Exactly as written, transcribe the data that follows.

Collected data
⁂
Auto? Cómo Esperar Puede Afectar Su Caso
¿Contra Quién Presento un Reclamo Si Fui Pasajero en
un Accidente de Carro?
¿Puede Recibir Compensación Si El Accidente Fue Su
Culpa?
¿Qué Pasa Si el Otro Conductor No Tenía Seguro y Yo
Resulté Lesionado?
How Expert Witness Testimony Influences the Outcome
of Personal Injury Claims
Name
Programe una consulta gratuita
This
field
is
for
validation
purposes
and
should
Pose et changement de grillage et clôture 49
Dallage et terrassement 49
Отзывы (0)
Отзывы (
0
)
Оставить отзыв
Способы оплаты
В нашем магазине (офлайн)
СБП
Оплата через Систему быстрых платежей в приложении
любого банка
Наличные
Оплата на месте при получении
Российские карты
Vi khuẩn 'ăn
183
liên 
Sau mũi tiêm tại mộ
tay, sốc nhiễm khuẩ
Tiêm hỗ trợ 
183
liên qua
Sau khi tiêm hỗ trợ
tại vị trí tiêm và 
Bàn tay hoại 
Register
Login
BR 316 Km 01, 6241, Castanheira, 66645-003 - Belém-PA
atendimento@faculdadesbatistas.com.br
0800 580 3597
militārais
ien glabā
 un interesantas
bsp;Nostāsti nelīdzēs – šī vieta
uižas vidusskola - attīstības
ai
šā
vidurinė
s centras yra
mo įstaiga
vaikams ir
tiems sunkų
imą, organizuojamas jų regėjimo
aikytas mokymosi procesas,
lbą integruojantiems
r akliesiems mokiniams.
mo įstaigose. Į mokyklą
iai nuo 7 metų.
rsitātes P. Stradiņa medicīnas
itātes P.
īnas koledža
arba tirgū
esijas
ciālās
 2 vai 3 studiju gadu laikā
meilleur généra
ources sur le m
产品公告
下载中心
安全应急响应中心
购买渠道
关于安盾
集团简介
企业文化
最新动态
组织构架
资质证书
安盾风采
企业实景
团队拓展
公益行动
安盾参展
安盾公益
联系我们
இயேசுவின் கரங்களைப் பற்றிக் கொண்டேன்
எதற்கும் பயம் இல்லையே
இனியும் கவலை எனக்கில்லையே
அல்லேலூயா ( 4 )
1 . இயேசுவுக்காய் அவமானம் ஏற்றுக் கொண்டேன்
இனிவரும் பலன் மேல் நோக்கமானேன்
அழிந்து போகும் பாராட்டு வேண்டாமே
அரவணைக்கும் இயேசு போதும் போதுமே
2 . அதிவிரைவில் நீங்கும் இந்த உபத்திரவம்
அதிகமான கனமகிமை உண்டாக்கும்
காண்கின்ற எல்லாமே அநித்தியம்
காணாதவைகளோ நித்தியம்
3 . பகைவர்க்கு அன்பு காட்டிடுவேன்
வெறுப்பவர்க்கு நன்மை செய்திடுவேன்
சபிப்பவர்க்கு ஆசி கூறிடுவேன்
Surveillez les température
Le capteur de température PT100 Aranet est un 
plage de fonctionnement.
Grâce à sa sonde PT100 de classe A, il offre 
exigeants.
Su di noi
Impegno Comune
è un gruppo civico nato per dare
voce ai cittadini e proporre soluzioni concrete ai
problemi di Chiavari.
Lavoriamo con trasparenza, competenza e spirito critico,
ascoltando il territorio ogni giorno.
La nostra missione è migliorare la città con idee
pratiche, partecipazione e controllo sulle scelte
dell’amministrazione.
⁂
● Exercise solution:
Auto? Cómo Esperar Puede Afectar Su Caso
¿Contra Quién Presento un Reclamo Si Fui Pasajero en
un Accidente de Carro?
¿Puede Recibir Compensación Si El Accidente Fue Su
Culpa?
¿Qué Pasa Si el Otro Conductor No Tenía Seguro y Yo
Resulté Lesionado?
How Expert Witness Testimony Influences the Outcome
of Personal Injury Claims
Name
Programe una consulta gratuita
This
field
is
for
validation
purposes
and
should
Pose et changement de grillage et clôture 49
Dallage et terrassement 49
Отзывы (0)
Отзывы (
0
)
Оставить отзыв
Способы оплаты
В нашем магазине (офлайн)
СБП
Оплата через Систему быстрых платежей в приложении
любого банка
Наличные
Оплата на месте при получении
Российские карты
Vi khuẩn 'ăn
183
liên 
Sau mũi tiêm tại mộ
tay, sốc nhiễm khuẩ
Tiêm hỗ trợ 
183
liên qua
Sau khi tiêm hỗ trợ
tại vị trí tiêm và 
Bàn tay hoại 
Register
Login
BR 316 Km 01, 6241, Castanheira, 66645-003 - Belém-PA
atendimento@faculdadesbatistas.com.br
0800 580 3597
militārais
ien glabā
 un interesantas
bsp;Nostāsti nelīdzēs – šī vieta
uižas vidusskola - attīstības
ai
šā
vidurinė
s centras yra
mo įstaiga
vaikams ir
tiems sunkų
imą, organizuojamas jų regėjimo
aikytas mokymosi procesas,
lbą integruojantiems
r akliesiems mokiniams.
mo įstaigose. Į mokyklą
iai nuo 7 metų.
rsitātes P. Stradiņa medicīnas
itātes P.
īnas koledža
arba tirgū
esijas
ciālās
 2 vai 3 studiju gadu laikā
meilleur généra
ources sur le m
产品公告
下载中心
安全应急响应中心
购买渠道
关于安盾
集团简介
企业文化
最新动态
组织构架
资质证书
安盾风采
企业实景
团队拓展
公益行动
安盾参展
安盾公益
联系我们
இயேசுவின் கரங்களைப் பற்றிக் கொண்டேன்
எதற்கும் பயம் இல்லையே
இனியும் கவலை எனக்கில்லையே
அல்லேலூயா ( 4 )
1 . இயேசுவுக்காய் அவமானம் ஏற்றுக் கொண்டேன்
இனிவரும் பலன் மேல் நோக்கமானேன்
அழிந்து போகும் பாராட்டு வேண்டாமே
அரவணைக்கும் இயேசு போதும் போதுமே
2 . அதிவிரைவில் நீங்கும் இந்த உபத்திரவம்
அதிகமான கனமகிமை உண்டாக்கும்
காண்கின்ற எல்லாமே அநித்தியம்
காணாதவைகளோ நித்தியம்
3 . பகைவர்க்கு அன்பு காட்டிடுவேன்
வெறுப்பவர்க்கு நன்மை செய்திடுவேன்
சபிப்பவர்க்கு ஆசி கூறிடுவேன்
Surveillez les température
Le capteur de température PT100 Aranet est un 
plage de fonctionnement.
Grâce à sa sonde PT100 de classe A, il offre 
exigeants.
Su di noi
Impegno Comune
è un gruppo civico nato per dare
voce ai cittadini e proporre soluzioni concrete ai
problemi di Chiavari.
Lavoriamo con trasparenza, competenza e spirito critico,
ascoltando il territorio ogni giorno.
La nostra missione è migliorare la città con idee
pratiche, partecipazione e controllo sulle scelte
dell’amministrazione.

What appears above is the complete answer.